We call these the constitution, or maybe just norms, and they only work when everyone makes a reasonable attempt to uphold them. If one side sticks to them while the other doesn’t, they’ll lose.
So when you oppose Trump, remember that your job isn’t to live by the norms, but to restore a world where those norms are upheld. Stay within the law, but don’t give his administration the benefit of the doubt it doesn’t deserve. He’s out to destroy the North American constitutional tradition, and replace it with the South American one.
And there was a reason, when I was growing up in Argentina, we had regular power cuts, you couldn’t make international phone calls unless you went to a special phone booth and the bank notes had 000’s and 000’s on them: populism is just a worse way to run a country than a liberal democracy with a separation of powers and a market economy.
Narrow victory
It would be one thing, if Trump had won by a massive landslide, and all America had chosen his policies. But this is not true. As the counting continues, it’s clear he got less than 50% of the vote. His lead over Kamala Harris is about 1.5% of the vote. In the House of Representatives, the Republicans will likely have a majority of 2. In the senate the Democrats won races in Wisconsin, Michigan and Arizona. Had Harris carried those, she would have lost by only 4 electoral votes. Had she carried North Carolina, where the Democrats won the governorship, she would have won narrowly, with 278 electoral votes to Trump’s 260.
This was not a two-party landslide, like Obama, in 2008, who won 365 to John McCain’s 173 (Bill Clinton’s electoral college votes were inflated by Ross Perot, the Trumpist avant la lettre), or HW Bush’s 426-111 against Mike Dukakis, let alone Reagan’s 525-13 thrashing of Walter Mondale.
Let’s not forget that Nixon won 520 electoral votes to George McGovern’s 17 (and 60% of the popular vote). That didn’t stop Americans opposing him, and he was out. impeached and convicted by the Senate, two years later.
Sure, Trump’s control over the Republican party appears stronger than we remember Nixon’s to be. But he’s only strong as long as he’s popular. When he stops being popular, the Senators and Congressmen will look after their own reelection first.
Trump won the right to govern, but not to change the system of government. And even the right to govern doesn’t give him the right to override other constitutionally defined powers. You have every right — maybe the duty — to oppose.
Oppose the Trumpists, wherever you find them
Now the job is to make things as difficult for him as possible. Ukrainians in New York and Poles in Illinois: call your Republican congressmen. Don’t let them abandon Ukraine. Meat-packing plant owners: demand they resist his attempts to deport your workforce.
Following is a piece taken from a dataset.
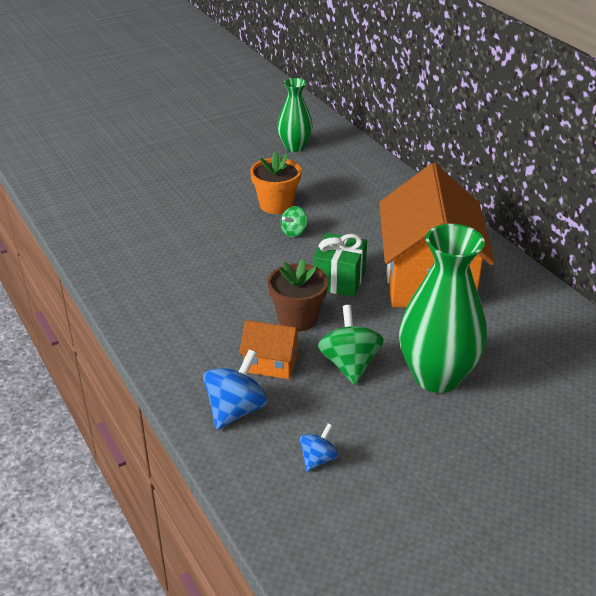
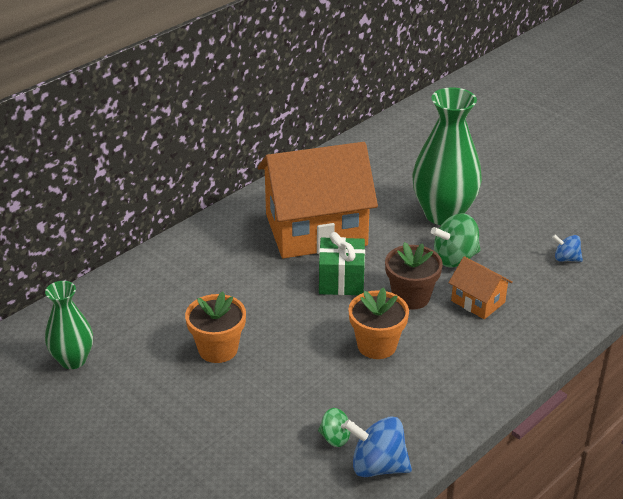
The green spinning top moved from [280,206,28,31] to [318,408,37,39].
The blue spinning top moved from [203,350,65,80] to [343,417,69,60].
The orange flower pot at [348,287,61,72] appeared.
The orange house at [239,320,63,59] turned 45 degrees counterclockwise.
Pore over the careers of the incompetent loyalists he wants to appoint to the executive branch and run ads in swing districts about them. He won by an edge, and that edge can be taken away.
But don’t forget, the purpose of opposition is not to scream and shout at the system but to assemble a majority at the next election to beat Trump, and that means some people who voted for him this time, will have to vote against him in the 2026 mid-terms.
Trump thrives on his ability to get people to imagine he wouldn’t actually do the stuff that he does — but he will. His special power is his ability to fool people with his goofiness. So be nice to the people he fooled, make them feel good about changing their minds and repudiating him. Use every opportunity to persuade them he’s let them down.
Oh, and drop “Latinx” - you can’t pronounce it in Spanish.